-- Excerpted passage --
========
Does all this sound familiar? Not entirely. In 1968 the Democratic Congress proved willing to oppose the Democrat in the White House. The Republican Congress today has yet to show the same courage and wisdom.
Phase Three in Vietnam was marked by “Vietnamization” and “make-believe diplomacy” in Paris, policies still ignoring the strategic realities at the war’s beginning.
The wind-down in Vietnam actually started in Johnson’s last year in office, but Richard Nixon implemented it (taking his time doing so). Rather than a rapid pullout, he pursued two tactics. The first was turning the war over to South Vietnam’s military so that U.S. forces could withdraw. By 1972 most of them were gone. Second, negotiations in Paris through Soviet intermediaries with the North Vietnamese began. Both were based on transparently false assumptions.
The key problem in South Vietnam had always been achieving a political consolidation among anti-Viet Cong elites. It was not building effective military and police forces. In fact, as South Vietnamese military units became more effective, their commanders competed aggressively for political power, insuring a weak dictatorial regime in Saigon.
========
-- Data to examine --
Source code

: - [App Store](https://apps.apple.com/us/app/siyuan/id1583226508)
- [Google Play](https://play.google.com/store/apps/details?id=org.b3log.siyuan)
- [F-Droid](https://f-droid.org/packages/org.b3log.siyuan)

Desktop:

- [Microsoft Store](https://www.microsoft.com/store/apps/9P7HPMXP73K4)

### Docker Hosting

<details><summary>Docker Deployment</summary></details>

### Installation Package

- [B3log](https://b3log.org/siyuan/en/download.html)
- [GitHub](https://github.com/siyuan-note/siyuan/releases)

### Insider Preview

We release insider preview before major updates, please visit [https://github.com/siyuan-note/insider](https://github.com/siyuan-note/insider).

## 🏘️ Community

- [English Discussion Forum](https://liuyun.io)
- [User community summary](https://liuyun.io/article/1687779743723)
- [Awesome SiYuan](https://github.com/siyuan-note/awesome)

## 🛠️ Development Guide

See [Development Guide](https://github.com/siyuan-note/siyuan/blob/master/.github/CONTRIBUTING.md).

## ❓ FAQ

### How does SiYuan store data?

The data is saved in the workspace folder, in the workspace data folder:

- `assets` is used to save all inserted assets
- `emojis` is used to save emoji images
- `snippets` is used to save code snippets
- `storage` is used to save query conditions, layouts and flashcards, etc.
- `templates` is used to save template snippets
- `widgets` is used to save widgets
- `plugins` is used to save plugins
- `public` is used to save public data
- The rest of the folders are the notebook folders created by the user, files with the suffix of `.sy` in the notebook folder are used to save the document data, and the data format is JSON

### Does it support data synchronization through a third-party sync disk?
========
-- Work task 1 --
Reproduce the text of the Vietnam War passage between "Phase Three in" and "the war’s beginning.", inclusive.
-- Work task 2 --
Write the next part of the Vietnam War passage, picking up after its final sentence.

-- Exercise output 1 --
Phase Three in Vietnam was marked by “Vietnamization” and “make-believe diplomacy” in Paris, policies still ignoring the strategic realities at the war’s beginning.

-- Exercise output 2 --
The assumptions about the Paris peace talks were no less illusory. Their designer, Henry Kissinger, believed that Moscow would “help” the United States reach a settlement short of total capitulation. In fact, by the late 1960s, the war was not only serving Soviet purposes against China, but also weakening NATO, hurting the U.S. currency in the international exchange rates, and making the charge of “imperialism” believable to citizens in many countries allied to the United States. Thus Soviet leaders had no objective reason to help the United States find a face-saving exodus. The deeper into “the big muddy” in Vietnam went the United States, the better for the Soviet Union. Second, Moscow could not have compelled North Vietnamese leaders in Paris to accept half a loaf in South Vietnam. Hanoi was playing off Moscow and Beijing with no intention of conceding its ultimate goal for any price.
The war ended, we now know, with the abject failure of both policies. As helicopters evacuated the American Embassy in Saigon in 1975, both illusions vanished.
Phase Three in Iraq is only beginning. Early signs were apparent in the presidential election campaign of 2004. Both Bush and Kerry put full confidence in “Iraqization.” U.S. forces will “stand down” as Iraqi forces “stand up.” They differed only on who could train more Iraqis faster. Nor would they acknowledge that “political consolidation” had to come before “military consolidation,” as the Vietnam experience demonstrated.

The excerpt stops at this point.